### EXERCISE BRIEF
Retype every one of the lines below without changing any character. Leave out the pictures.

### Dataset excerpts
== == ==
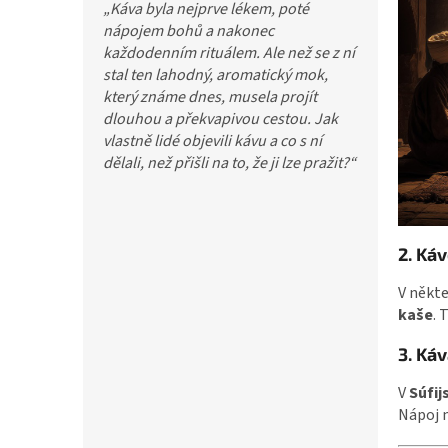
„Káva byla nejprve lékem, poté
nápojem bohů a nakonec
každodenním rituálem. Ale než se z ní
stal ten lahodný, aromatický mok,
který známe dnes, musela projít
dlouhou a překvapivou cestou. Jak
vlastně lidé objevili kávu a co s ní
dělali, než přišli na to, že ji lze pražit?“
2. Káv
V někte
kaše
. 
3. Káv
V
Súfij
Nápoj 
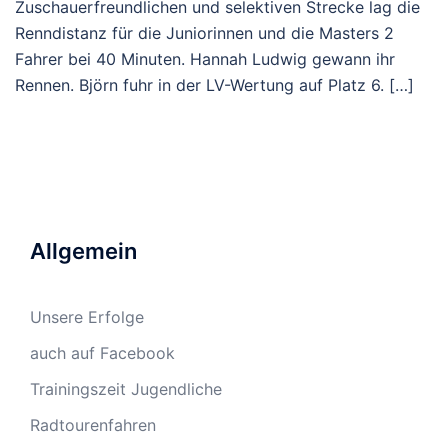
Zuschauerfreundlichen und selektiven Strecke lag die
Renndistanz für die Juniorinnen und die Masters 2
Fahrer bei 40 Minuten. Hannah Ludwig gewann ihr
Rennen. Björn fuhr in der LV-Wertung auf Platz 6. […]
Allgemein
Unsere Erfolge
auch auf Facebook
Trainingszeit Jugendliche
Radtourenfahren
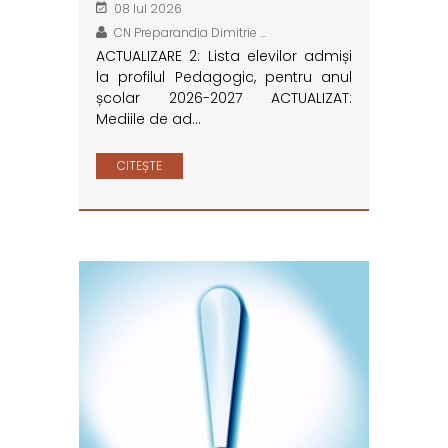
08 Iul 2026
CN Preparandia Dimitrie …
ACTUALIZARE 2: Lista elevilor admiși
la profilul Pedagogic, pentru anul
școlar 2026-2027 ACTUALIZAT:
Mediile de ad…
CITEȘTE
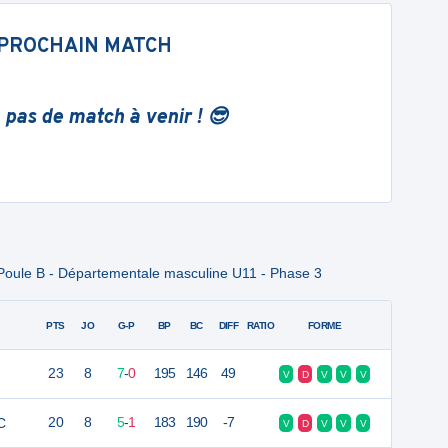
PROCHAIN MATCH
 pas de match à venir ! 😎
Poule B - Départementale masculine U11 - Phase 3
PTS
JO
G-P
BP
BC
DIFF
RATIO
FORME
23
8
7
-
0
195
146
49
V
D
V
V
V
C
20
8
5
-
1
183
190
-7
V
D
V
V
V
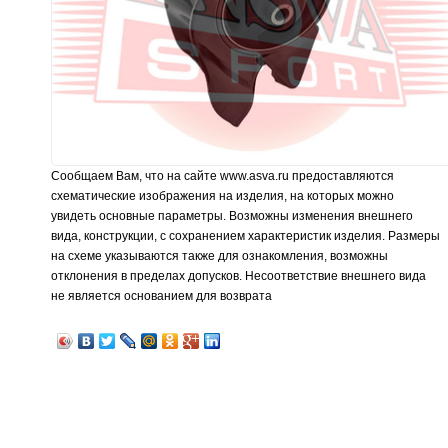
Сообщаем Вам, что на сайте www.asva.ru предоставляются
схематические изображения на изделия, на которых можно
увидеть основные параметры. Возможны изменения внешнего
вида, конструкции, с сохранением характеристик изделия. Размеры
на схеме указываются также для ознакомления, возможны
отклонения в пределах допусков. Несоответствие внешнего вида
не является основанием для возврата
== == ==
### SOLUTION
„Káva byla nejprve lékem, poté
nápojem bohů a nakonec
každodenním rituálem. Ale než se z ní
stal ten lahodný, aromatický mok,
který známe dnes, musela projít
dlouhou a překvapivou cestou. Jak
vlastně lidé objevili kávu a co s ní
dělali, než přišli na to, že ji lze pražit?“
2. Káv
V někte
kaše
. 
3. Káv
V
Súfij
Nápoj 
Zuschauerfreundlichen und selektiven Strecke lag die
Renndistanz für die Juniorinnen und die Masters 2
Fahrer bei 40 Minuten. Hannah Ludwig gewann ihr
Rennen. Björn fuhr in der LV-Wertung auf Platz 6. […]
Allgemein
Unsere Erfolge
auch auf Facebook
Trainingszeit Jugendliche
Radtourenfahren
08 Iul 2026
CN Preparandia Dimitrie …
ACTUALIZARE 2: Lista elevilor admiși
la profilul Pedagogic, pentru anul
școlar 2026-2027 ACTUALIZAT:
Mediile de ad…
CITEȘTE
PROCHAIN MATCH
 pas de match à venir ! 😎
Poule B - Départementale masculine U11 - Phase 3
PTS
JO
G-P
BP
BC
DIFF
RATIO
FORME
23
8
7
-
0
195
146
49
V
D
V
V
V
C
20
8
5
-
1
183
190
-7
V
D
V
V
V
Сообщаем Вам, что на сайте www.asva.ru предоставляются
схематические изображения на изделия, на которых можно
увидеть основные параметры. Возможны изменения внешнего
вида, конструкции, с сохранением характеристик изделия. Размеры
на схеме указываются также для ознакомления, возможны
отклонения в пределах допусков. Несоответствие внешнего вида
не является основанием для возврата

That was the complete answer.